» **DATA ENTRIES**
● ● ● ● ●

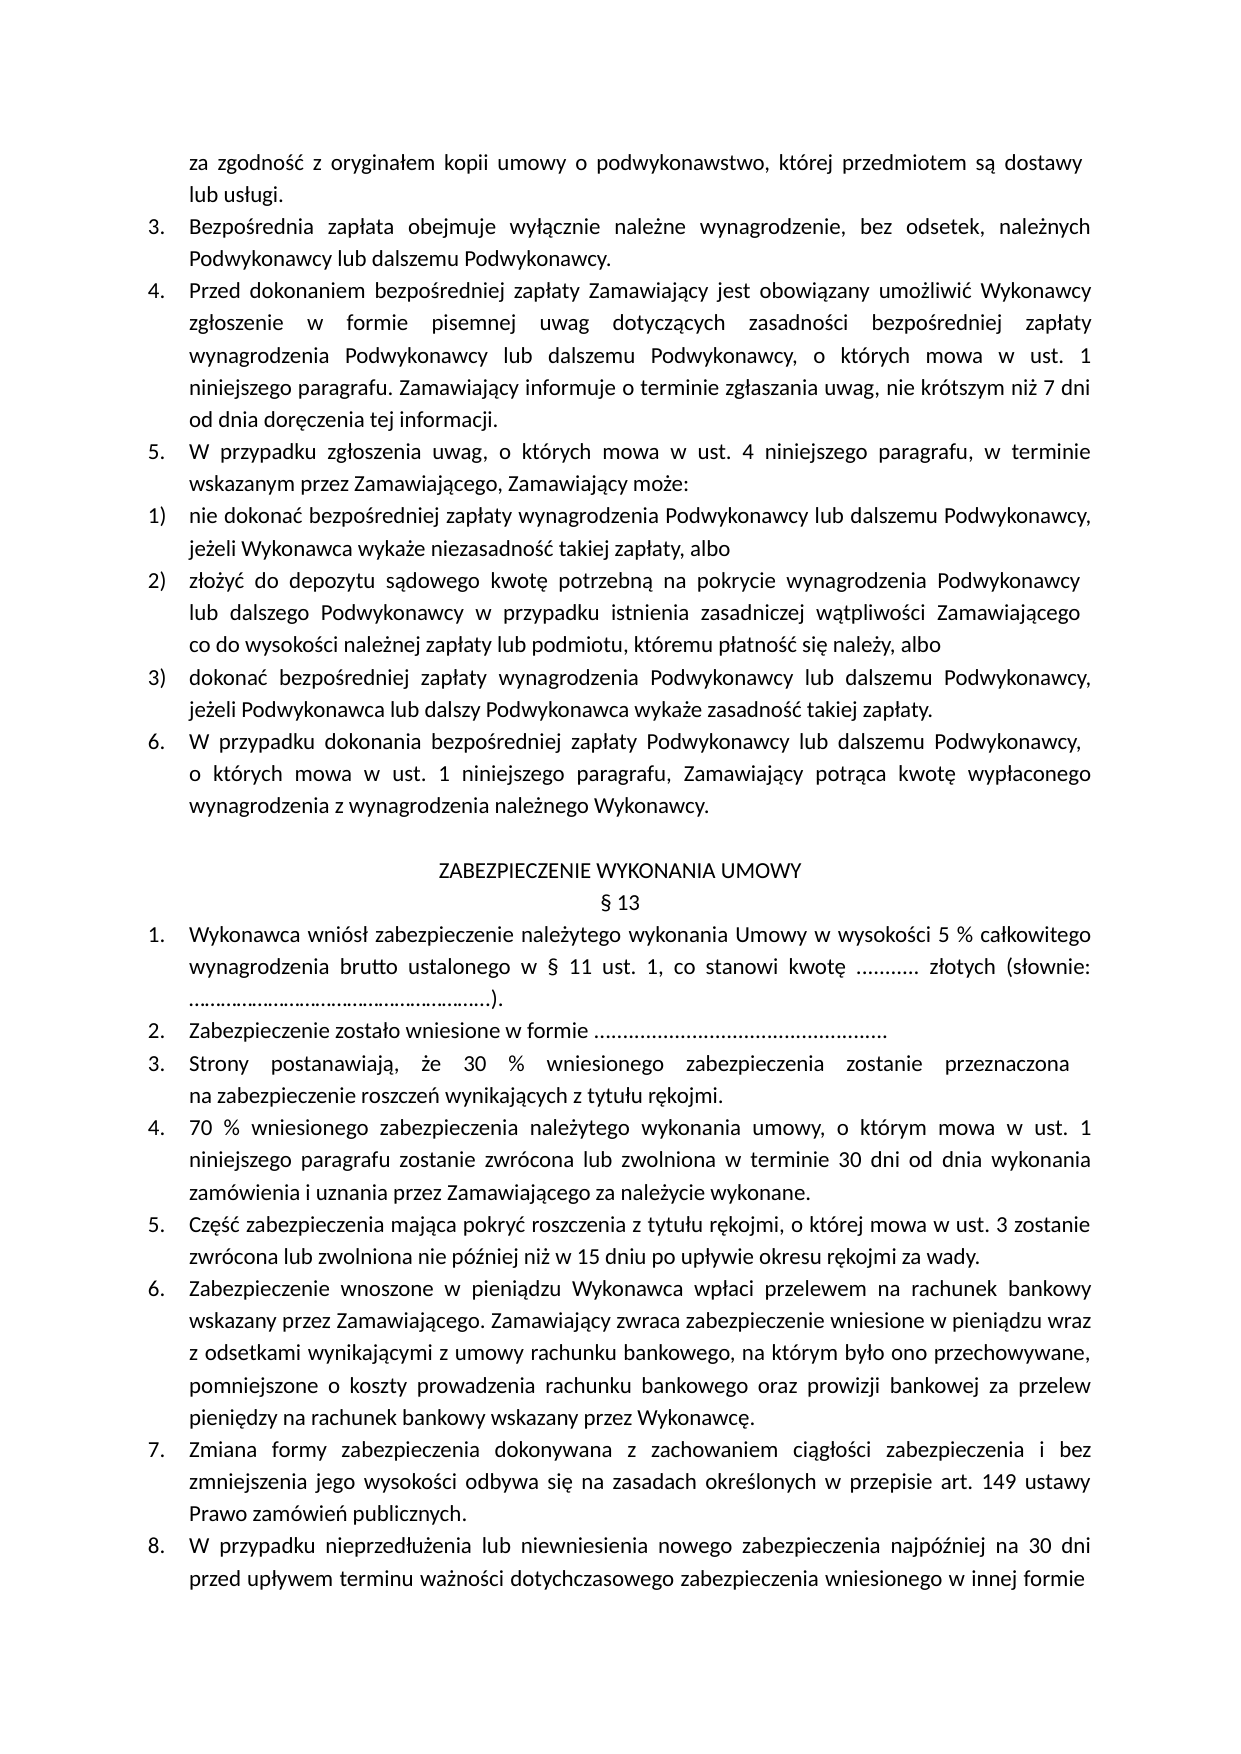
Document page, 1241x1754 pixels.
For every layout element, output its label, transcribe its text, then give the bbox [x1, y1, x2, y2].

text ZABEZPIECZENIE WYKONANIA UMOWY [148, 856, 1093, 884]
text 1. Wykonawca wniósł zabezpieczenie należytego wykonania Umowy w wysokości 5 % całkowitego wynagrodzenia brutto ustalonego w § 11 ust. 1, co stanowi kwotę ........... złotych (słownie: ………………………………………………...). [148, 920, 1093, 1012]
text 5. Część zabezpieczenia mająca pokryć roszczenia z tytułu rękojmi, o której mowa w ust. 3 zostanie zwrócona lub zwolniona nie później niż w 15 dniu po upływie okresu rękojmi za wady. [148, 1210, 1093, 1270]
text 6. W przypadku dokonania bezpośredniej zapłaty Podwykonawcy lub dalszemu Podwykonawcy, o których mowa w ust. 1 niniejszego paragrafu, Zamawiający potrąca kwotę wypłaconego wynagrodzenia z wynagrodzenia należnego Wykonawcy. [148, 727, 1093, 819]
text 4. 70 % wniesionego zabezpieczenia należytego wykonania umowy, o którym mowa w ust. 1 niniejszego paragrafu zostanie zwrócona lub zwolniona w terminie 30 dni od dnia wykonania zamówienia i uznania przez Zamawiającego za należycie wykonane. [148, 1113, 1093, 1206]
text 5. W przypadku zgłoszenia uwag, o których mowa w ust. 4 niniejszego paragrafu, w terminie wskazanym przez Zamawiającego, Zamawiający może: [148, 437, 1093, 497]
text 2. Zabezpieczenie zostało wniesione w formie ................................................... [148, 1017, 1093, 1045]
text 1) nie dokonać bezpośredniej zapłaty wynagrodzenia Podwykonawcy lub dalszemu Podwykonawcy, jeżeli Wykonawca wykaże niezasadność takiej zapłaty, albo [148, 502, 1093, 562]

● ● ● ● ●

» **WORK INSTRUCTIONS**
Reproduce every line of the records above verbatim, leaving out the pictures.

» **COMPLETE RESPONSE**
Document page, 1241x1754 pixels.
For every layout element, output its label, transcribe its text, then give the bbox [x1, y1, x2, y2].

text ZABEZPIECZENIE WYKONANIA UMOWY [148, 856, 1093, 884]
text 1. Wykonawca wniósł zabezpieczenie należytego wykonania Umowy w wysokości 5 % całkowitego wynagrodzenia brutto ustalonego w § 11 ust. 1, co stanowi kwotę ........... złotych (słownie: ………………………………………………...). [148, 920, 1093, 1012]
text 5. Część zabezpieczenia mająca pokryć roszczenia z tytułu rękojmi, o której mowa w ust. 3 zostanie zwrócona lub zwolniona nie później niż w 15 dniu po upływie okresu rękojmi za wady. [148, 1210, 1093, 1270]
text 6. W przypadku dokonania bezpośredniej zapłaty Podwykonawcy lub dalszemu Podwykonawcy, o których mowa w ust. 1 niniejszego paragrafu, Zamawiający potrąca kwotę wypłaconego wynagrodzenia z wynagrodzenia należnego Wykonawcy. [148, 727, 1093, 819]
text 4. 70 % wniesionego zabezpieczenia należytego wykonania umowy, o którym mowa w ust. 1 niniejszego paragrafu zostanie zwrócona lub zwolniona w terminie 30 dni od dnia wykonania zamówienia i uznania przez Zamawiającego za należycie wykonane. [148, 1113, 1093, 1206]
text 5. W przypadku zgłoszenia uwag, o których mowa w ust. 4 niniejszego paragrafu, w terminie wskazanym przez Zamawiającego, Zamawiający może: [148, 437, 1093, 497]
text 2. Zabezpieczenie zostało wniesione w formie ................................................... [148, 1017, 1093, 1045]
text 1) nie dokonać bezpośredniej zapłaty wynagrodzenia Podwykonawcy lub dalszemu Podwykonawcy, jeżeli Wykonawca wykaże niezasadność takiej zapłaty, albo [148, 502, 1093, 562]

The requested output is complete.